Until recently, classical culture presented itself as the flagship of teaching. Texts that were held to be the founders of our civilisation were to be made familiar to pupils. What the ancients said did not apply only to their epoch: their message and their personal example expressed a wisdom and an art of living that was to inspire generations of all epochs. There was in them a spring of living water to which those who learnt the craft of being man had to tirelessly return. Now that thread has been broken. The approach of the Ancients has been lost in the night of passing time. The modern believes that it can receive no lesson from the examples of a past epoch. The humanistic disciplines have been steadily eliminated by the programmes that have been established, since by now a new man is being imagined. Memory has seen itself descend to the abyss of an ancillary status. Now neither the ancient tales or poems are learnt by heart. History has become an optional subject: with the recent misadventures alone of mankind narrated, the ‘anciens régimes’ are made to sink into the darkness of indifference. Literature and philosophy no longer establish a direct contact with the masters because by now comments, structural analyses and meta-criticism occupy the whole scene.
Words never disappear completely; they are content to emigrate. After the advent of the electronic era those of memory and transmission acquire a completely different reality. ‘With the computer and Internet, memory is counted in octets, transmission assesses its band speed. What matters is the capacity of the disk, the number of bars, the size of the cable and the tube. From acting we have passed to capacity. One clicks, one saves. One clicks, one sends. In the four corners of the universe…databases are created that are as diverse as they are variegated. A formidable accumulation of computerised memory which endlessly continues the densification of the network of communication’ (Jean-François Bouthors). What memory is one dealing with? What transmission is effected? What will preside over this gigantic movement? The old dream of Prometheus can reacquire shape: memory and transmission are said to allow us to believe in the advent of a man who has access to all knowledge and all the bases of information. But to do what? How can we engage in discernment amidst this inert mass of available data?

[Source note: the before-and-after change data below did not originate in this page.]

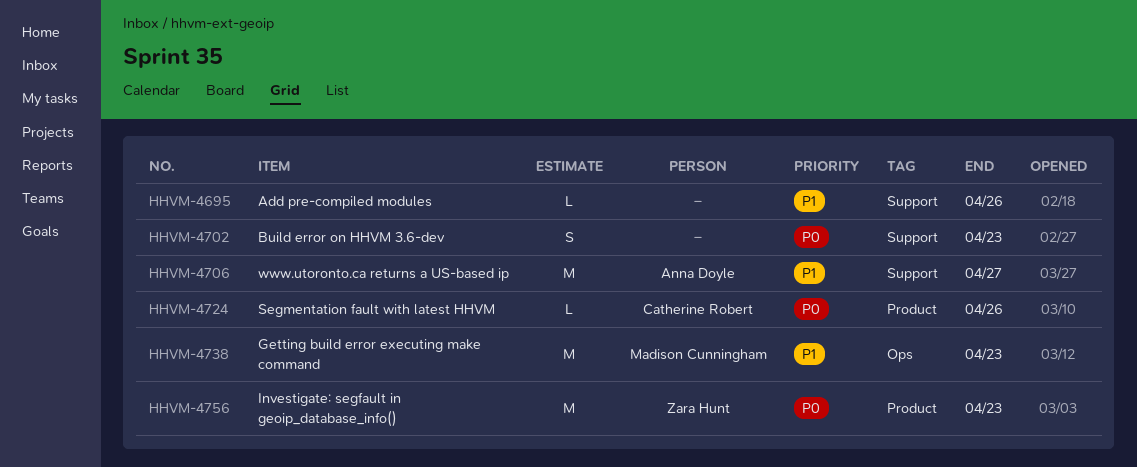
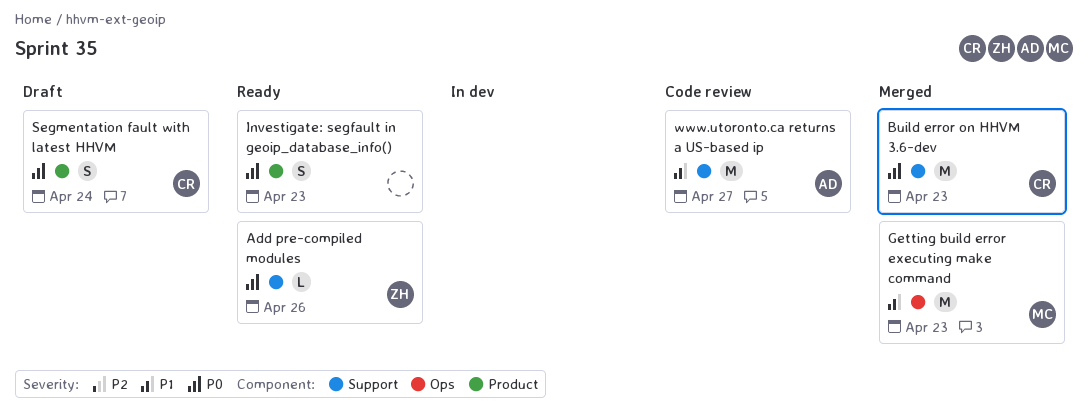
Add pre-compiled modules, owner: none -> Zara Hunt
Add pre-compiled modules, priority: P1 -> P0
Build error on HHVM 3.6-dev, owner: none -> Catherine Robert
Build error on HHVM 3.6-dev, estimate: S -> M
Investigate: segfault in geoip_database_info(), owner: Zara Hunt -> none
Investigate: segfault in geoip_database_info(), estimate: M -> S
Segmentation fault with latest HHVM, estimate: L -> S
Segmentation fault with latest HHVM, due: Apr 26 -> Apr 24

This last question opens up a new field for the humanistic disciplines. The imperative of discernment, indeed, refers to what is specifically human – to distinguish what makes the human grow in each one of us and to forgo useless or even injurious knowledge. Schools could then remind us of the illusions of an endless progress for which mankind laid a heavy price during the last century. If it managed to free itself once again (I do not dare to write once and for all) of this old pernicious dream, it would find new reasons to hope. For this motive, and for others as well, the age of the ‘profs,’ in opposition to pessimistic forecasts, still has a future before it. Ever since I started working in universities, and then as a bishop, I often encountered teachers. I used to say to them: “do not allow yourselves to be overwhelmed by this widespread pessimism! I know that your work has become difficult. However it remains the finest trade in the world. Indeed, it is thanks to you that mankind is born to itself.”